When we commit to the practice of yoga, it can become very time-consuming. As our consciousness rises, we find that the practice continues off of the mat, into our overall lifestyle. It often influences the way we choose to eat, the movies we watch, and the company we keep. Each one of us will encounter tough stretches during the longer arch of life-long practice. Sometimes we deal with the death of a loved one, the dissolution of a marriage, or a major career shift. At these difficult moments, we really need our practice to guide us. Cultivating devotion can bring us to our mat and meditation cushion during the tough times, and the good times. Devotion is the key to consistency.
Devotion is when we fall in love with the process of practice. One day, we realize we are improving our sense of ethics and overall congruence with our society, the earth and fellow earthlings. There is a spark in the heart, as the yoga starts to offer positive feedback in our nervous system. Devotion is the when we practice for the sake of the practice itself. In a devotional yoga practice the heart is involved and we are looking past our fit body, chaturanga arms and the “yoga butt”. How do we cultivate this sense of devotion, which inspires us to practice with consistency?
Find a teacher with more experience than you
My teachers are Sharon Gannon & David Life, Eddie Stern, and Rudra. Each one has done more sadhana (spiritual practice) than me, wakes up early, has a scholarly side with regard to Sanskrit texts, and has devoted the rest of their lives to the path of awakening. Their shakti (spiritual energy) is very high, each one is a great communicator, filled with discipline, and shows love in their teachings. On days where I feel down, or a bit tired, all I have to do is think, “what would Sharon do”? and I overcome my listlessness. A Master’s example inspires the junior to work consistently. Also, one who has walked the path before us is qualified to offer guidance when we have a setback or get stuck in a circular oscillation of energy. I asked Eddie Stern for life advice three times during the ten years I studied with him. He was a generous Man, who simply listened to me, and in doing so, my own inner light started to shine brighter. Wisdom takes time to develop, for it is experienced-based. So choose your teacher wisely because it can be a deeply inspiring part of your practice.
Wake up Early
We master what we do from 4am to 7am. Most people are masters of sleep. The Bhagavad Gita calls the wee hours the “sattvic time”. This is when our mind is most reflective and clear. We can get a jump on our day, by rising early. It is a disciplined action, and is telling the body that it is not in charge, instead our will is in charge. The wire to the above is in your hands in the early morning because fewer intentions are in the air, as most people are in dream land. This is the best time of the day to meditate because you will have deeper experiences and realizations that positively transform your life. It is pure devotion to commit to the early up. Whenever I meet someone who is an early riser, I give them a nod of the ol’ head to show my respect. Self mastery is an inside job. I like to acknowledge discipline as a way of connecting to another’s inner vibration. I draw motivation from focused people.
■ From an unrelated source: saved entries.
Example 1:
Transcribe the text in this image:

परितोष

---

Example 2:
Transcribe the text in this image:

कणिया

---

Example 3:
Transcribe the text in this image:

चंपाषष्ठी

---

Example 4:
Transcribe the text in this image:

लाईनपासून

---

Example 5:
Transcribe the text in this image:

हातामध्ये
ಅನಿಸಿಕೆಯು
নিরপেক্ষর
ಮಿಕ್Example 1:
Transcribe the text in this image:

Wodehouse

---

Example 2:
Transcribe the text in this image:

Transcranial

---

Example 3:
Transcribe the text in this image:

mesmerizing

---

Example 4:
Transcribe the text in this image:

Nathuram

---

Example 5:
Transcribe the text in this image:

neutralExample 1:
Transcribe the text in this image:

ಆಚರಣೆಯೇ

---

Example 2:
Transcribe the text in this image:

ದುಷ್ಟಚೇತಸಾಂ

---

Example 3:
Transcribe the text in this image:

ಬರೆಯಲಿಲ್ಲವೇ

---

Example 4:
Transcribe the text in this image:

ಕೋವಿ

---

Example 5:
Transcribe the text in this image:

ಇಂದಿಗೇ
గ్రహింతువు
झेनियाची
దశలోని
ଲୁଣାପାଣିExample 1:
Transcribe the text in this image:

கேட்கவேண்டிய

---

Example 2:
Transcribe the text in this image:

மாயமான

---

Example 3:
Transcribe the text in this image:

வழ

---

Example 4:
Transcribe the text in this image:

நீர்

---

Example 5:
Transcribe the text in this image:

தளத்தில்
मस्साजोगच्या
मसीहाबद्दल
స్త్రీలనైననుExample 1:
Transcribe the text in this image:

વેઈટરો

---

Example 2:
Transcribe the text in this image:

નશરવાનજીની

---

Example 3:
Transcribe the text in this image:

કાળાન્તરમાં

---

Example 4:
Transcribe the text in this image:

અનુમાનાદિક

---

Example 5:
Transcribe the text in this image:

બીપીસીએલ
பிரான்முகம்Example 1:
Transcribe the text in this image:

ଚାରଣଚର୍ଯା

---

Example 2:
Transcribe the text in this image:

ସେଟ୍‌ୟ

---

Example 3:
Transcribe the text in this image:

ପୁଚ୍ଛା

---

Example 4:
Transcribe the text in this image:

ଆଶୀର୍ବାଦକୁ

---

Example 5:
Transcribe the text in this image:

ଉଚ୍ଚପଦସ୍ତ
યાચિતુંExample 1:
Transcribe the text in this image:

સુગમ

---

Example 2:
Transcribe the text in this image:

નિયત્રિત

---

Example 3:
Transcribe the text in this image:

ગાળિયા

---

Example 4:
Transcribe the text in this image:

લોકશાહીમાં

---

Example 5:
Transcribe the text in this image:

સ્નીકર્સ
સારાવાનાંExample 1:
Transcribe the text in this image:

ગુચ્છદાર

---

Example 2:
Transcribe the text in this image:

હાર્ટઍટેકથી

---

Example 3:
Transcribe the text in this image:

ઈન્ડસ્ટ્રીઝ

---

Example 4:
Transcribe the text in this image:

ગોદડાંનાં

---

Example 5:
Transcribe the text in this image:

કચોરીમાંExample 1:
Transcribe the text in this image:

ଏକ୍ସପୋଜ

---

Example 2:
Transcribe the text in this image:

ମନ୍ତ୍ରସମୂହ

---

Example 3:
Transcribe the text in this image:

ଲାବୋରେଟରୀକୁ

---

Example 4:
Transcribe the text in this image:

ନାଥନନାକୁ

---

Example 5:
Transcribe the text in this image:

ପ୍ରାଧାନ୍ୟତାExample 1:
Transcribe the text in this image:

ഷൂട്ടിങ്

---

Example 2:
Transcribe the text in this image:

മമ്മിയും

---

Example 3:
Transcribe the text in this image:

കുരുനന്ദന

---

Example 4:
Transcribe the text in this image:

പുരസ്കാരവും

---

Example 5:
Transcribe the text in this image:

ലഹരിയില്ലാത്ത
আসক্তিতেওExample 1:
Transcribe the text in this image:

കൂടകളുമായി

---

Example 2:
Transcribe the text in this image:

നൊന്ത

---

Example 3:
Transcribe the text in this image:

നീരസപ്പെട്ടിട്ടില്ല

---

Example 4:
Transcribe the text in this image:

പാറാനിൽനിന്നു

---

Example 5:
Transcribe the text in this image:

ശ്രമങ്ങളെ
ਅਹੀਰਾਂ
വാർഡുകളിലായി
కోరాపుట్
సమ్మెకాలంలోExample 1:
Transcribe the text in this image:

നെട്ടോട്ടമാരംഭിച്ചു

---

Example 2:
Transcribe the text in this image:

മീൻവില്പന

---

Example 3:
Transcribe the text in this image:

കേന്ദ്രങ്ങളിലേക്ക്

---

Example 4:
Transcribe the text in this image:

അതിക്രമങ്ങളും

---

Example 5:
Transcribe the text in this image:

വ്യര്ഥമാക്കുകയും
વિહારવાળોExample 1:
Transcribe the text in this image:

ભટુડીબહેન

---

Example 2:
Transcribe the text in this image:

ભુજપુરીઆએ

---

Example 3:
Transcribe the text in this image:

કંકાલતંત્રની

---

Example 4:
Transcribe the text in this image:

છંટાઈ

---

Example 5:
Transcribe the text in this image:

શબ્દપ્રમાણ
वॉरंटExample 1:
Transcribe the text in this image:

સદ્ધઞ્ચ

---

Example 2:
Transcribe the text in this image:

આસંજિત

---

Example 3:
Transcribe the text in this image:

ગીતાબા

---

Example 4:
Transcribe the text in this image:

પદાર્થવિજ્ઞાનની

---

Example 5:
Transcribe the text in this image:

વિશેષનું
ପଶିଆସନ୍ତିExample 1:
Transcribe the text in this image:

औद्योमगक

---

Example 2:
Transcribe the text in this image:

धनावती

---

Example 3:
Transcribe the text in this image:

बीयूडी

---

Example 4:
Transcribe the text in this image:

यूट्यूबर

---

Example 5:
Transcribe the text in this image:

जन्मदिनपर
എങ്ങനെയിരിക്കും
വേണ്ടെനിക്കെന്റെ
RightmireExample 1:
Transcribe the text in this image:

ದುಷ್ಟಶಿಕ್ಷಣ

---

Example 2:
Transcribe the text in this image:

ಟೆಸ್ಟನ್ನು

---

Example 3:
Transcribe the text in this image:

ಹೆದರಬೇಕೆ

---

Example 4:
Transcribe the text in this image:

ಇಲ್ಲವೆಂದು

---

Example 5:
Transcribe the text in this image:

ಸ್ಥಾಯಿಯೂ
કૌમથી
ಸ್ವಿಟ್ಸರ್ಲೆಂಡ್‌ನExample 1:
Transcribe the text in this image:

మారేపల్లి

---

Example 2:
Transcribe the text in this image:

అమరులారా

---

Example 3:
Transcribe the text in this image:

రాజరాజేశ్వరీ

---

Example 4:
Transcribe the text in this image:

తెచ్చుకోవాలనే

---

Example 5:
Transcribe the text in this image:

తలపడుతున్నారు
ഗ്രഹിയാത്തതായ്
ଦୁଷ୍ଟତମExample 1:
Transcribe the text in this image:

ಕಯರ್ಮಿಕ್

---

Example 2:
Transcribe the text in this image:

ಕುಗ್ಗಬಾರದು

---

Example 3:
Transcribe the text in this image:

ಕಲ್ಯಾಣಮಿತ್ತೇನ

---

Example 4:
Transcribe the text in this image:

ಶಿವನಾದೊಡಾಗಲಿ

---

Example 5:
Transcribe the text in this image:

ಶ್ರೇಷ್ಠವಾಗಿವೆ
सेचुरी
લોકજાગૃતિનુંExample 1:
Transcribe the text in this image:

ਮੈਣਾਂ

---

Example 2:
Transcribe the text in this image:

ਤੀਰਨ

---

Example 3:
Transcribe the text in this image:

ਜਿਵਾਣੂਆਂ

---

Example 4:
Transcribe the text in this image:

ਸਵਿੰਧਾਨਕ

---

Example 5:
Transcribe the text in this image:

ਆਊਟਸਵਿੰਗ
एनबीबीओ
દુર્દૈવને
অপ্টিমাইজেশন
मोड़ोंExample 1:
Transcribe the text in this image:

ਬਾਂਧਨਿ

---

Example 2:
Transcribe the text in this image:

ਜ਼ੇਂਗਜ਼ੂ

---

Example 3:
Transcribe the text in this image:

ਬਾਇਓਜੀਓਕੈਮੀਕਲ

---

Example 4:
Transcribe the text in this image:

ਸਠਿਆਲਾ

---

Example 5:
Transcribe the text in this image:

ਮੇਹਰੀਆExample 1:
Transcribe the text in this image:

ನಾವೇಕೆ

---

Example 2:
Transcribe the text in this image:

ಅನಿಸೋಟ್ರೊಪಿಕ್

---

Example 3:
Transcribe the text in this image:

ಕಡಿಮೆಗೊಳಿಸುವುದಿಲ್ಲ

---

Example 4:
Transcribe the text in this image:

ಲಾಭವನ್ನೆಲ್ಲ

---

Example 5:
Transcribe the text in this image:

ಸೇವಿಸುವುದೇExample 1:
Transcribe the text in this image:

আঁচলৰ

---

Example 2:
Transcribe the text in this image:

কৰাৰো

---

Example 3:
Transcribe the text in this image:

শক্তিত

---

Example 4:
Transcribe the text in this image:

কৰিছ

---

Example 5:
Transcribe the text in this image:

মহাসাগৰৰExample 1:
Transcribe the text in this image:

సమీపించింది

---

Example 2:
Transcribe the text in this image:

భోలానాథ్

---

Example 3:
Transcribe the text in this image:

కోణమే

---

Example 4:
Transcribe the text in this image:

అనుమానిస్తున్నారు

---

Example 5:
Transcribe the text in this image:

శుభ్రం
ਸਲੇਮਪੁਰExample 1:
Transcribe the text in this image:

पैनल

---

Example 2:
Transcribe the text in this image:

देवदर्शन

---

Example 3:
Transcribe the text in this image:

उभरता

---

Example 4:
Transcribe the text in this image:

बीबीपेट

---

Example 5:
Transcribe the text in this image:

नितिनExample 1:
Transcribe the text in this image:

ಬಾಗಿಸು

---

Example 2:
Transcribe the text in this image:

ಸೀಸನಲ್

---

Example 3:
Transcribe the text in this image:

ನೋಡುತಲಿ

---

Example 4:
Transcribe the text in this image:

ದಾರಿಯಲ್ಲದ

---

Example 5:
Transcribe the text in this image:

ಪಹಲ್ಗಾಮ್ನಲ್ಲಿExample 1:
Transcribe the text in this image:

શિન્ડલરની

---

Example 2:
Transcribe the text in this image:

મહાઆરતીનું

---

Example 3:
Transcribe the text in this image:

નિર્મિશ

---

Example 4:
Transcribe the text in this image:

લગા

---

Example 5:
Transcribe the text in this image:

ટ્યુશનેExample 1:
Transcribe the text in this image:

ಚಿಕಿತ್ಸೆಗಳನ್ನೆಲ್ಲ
Buddah left a road map. So did Patanjali, Milarepa, and the Seers of the Vedas. The Sanskrit texts of yoga have instructions and recommendations for stilling the mind, and attaining peace. By studying the Yoga Sutras, the Bhagavad Gita, and the Upanishads we get incredible tips, techniques and inspirations that accelerate our attainment of knowledge. Study, gives our intellect something enlightening to rest upon. This act of devotion to the Self is priceless, and saves a lot of time that would ordinarily spent wandering. Violent films, video games, late night drinking, social media, and advertisements all vie for our attention. If we give in consistently to these channels we lose energy. Study adds value to our mind and subtle body.
Surrender to the longer arch of time
Devoting one’s life to Self Awareness, transforms our ordinary attachments to the body, into a higher purpose. For example, if we encounter a lower back injury and need a break, we will not buckle if we rest and our body gets a little softer. Also as age, we may do fewer physical practices and engage in subtle practices like chanting mantra and do more meditation. Surrendering to our practice, means we are gentle with ourselves, and can remain mentally flexible during times of change. If we have young children, raising them can become a practice unto itself, and consume most of the psychic space on our mental hard drive. Practice usually needs to be adapted to each new decade of life. Devotion through time will add poise and wisdom to your choices and personal evolution.
Community is super important on the spiritual path. When we develop friendships with others who are committed to the spiritual path, it adds inspiration to do the hard work involved in maturing. Close your eyes and ask the Universe for friends who value spirituality, who wake up early, eat well, study and follow through on their word. By keeping the company of elevated minds these positive attributes can rub off on you as well.
Go into your own heart. Connect with the flame inside of yourself and channel your emotions towards enlightenment of your mind. Love is a powerful driver. Connect the dots so you feel love for your mat, love for each bead of sweat that falls off of your nose, love for the word “Shanti”, love for mother earth, love for the animals, love for the water, and reverence for all lives. Everything, ever, is only love.